Try it — Count up the lines of the data below that contain the string "merken", then give only the total.

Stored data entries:
☆ ☆ ☆ ☆

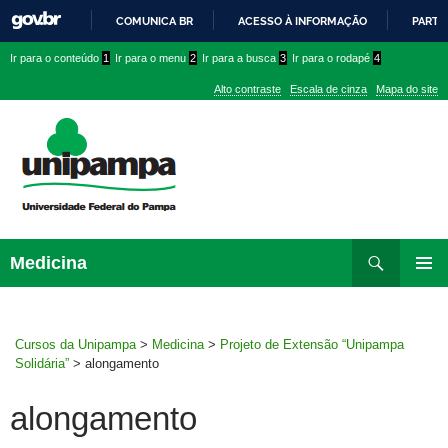
COMUNICA BR
ACESSO À INFORMAÇÃO
PARTI
IR
Ir
Ir
Ir
Ir para o conteúdo
1
Ir para o menu
2
Ir para a busca
3
Ir para o rodapé
4
PARA
para
para
para
O
Alto contraste
Escala de cinza
Mapa do site
CONTEÚDO
conteúdo
menu
menu
superior
lateral
Pesquisar
Ir
Medicina
para
MENU
rodapé
PRINCI
Cursos da Unipampa
>
Medicina
>
Projeto de Extensão “Unipampa
Solidária”
>
alongamento
alongamento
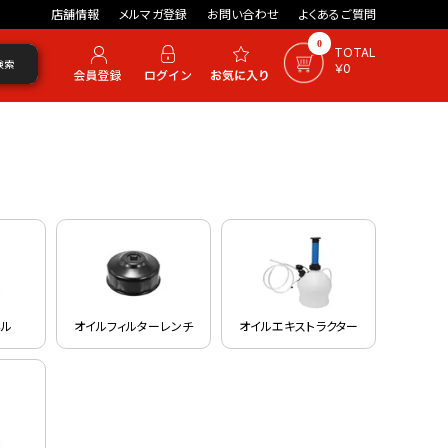
店舗情報
メルマガ登録
お問い合わせ
よくあるご質問
0
TOTAL
検索
￥0
ネル
オイルフィルターレンチ
オイルエキストラクター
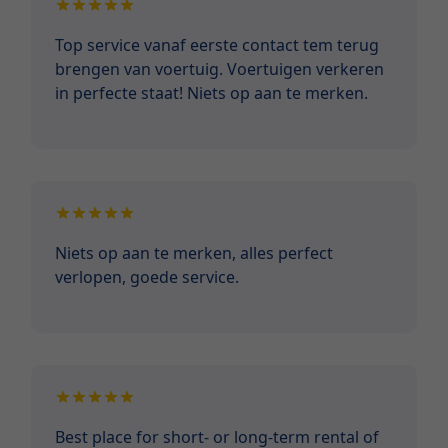
Top service vanaf eerste contact tem terug
brengen van voertuig. Voertuigen verkeren
in perfecte staat! Niets op aan te merken.
Niets op aan te merken, alles perfect
verlopen, goede service.
Best place for short- or long-term rental of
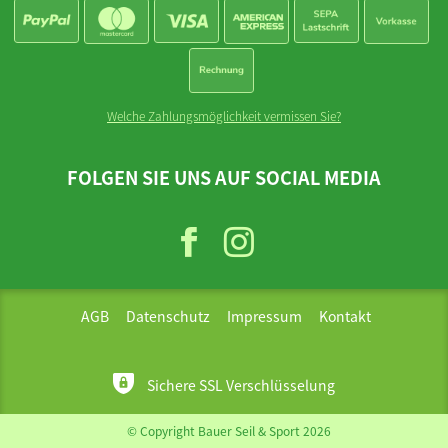
Welche Zahlungsmöglichkeit vermissen Sie?
FOLGEN SIE UNS AUF SOCIAL MEDIA
AGB
Datenschutz
Impressum
Kontakt
Sichere SSL Verschlüsselung
© Copyright Bauer Seil & Sport 2026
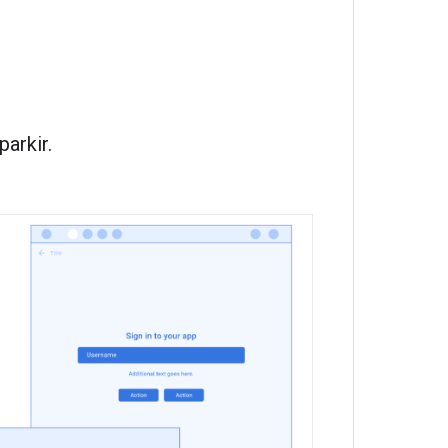
arkir.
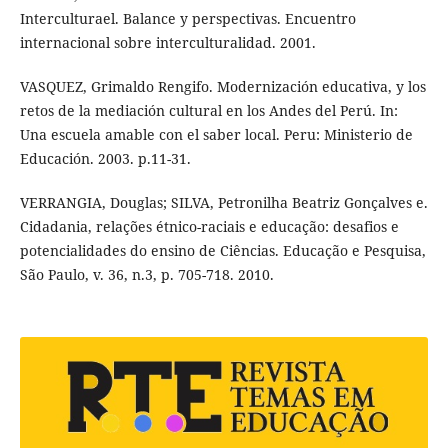
Interculturael. Balance y perspectivas. Encuentro
internacional sobre interculturalidad. 2001.
VASQUEZ, Grimaldo Rengifo. Modernización educativa, y los
retos de la mediación cultural en los Andes del Perú. In:
Una escuela amable con el saber local. Peru: Ministerio de
Educación. 2003. p.11-31.
VERRANGIA, Douglas; SILVA, Petronilha Beatriz Gonçalves e.
Cidadania, relações étnico-raciais e educação: desafios e
potencialidades do ensino de Ciências. Educação e Pesquisa,
São Paulo, v. 36, n.3, p. 705-718. 2010.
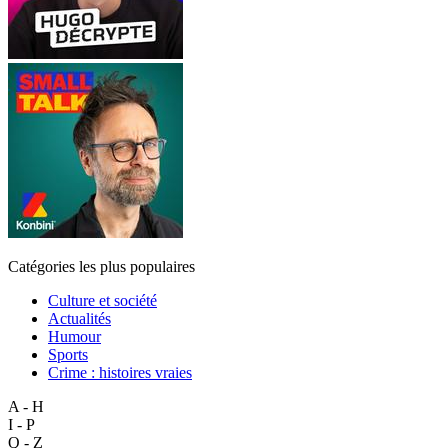
Catégories les plus populaires
Culture et société
Actualités
Humour
Sports
Crime : histoires vraies
A - H
I - P
Q - Z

☆ ☆ ☆ ☆

Task solution — 2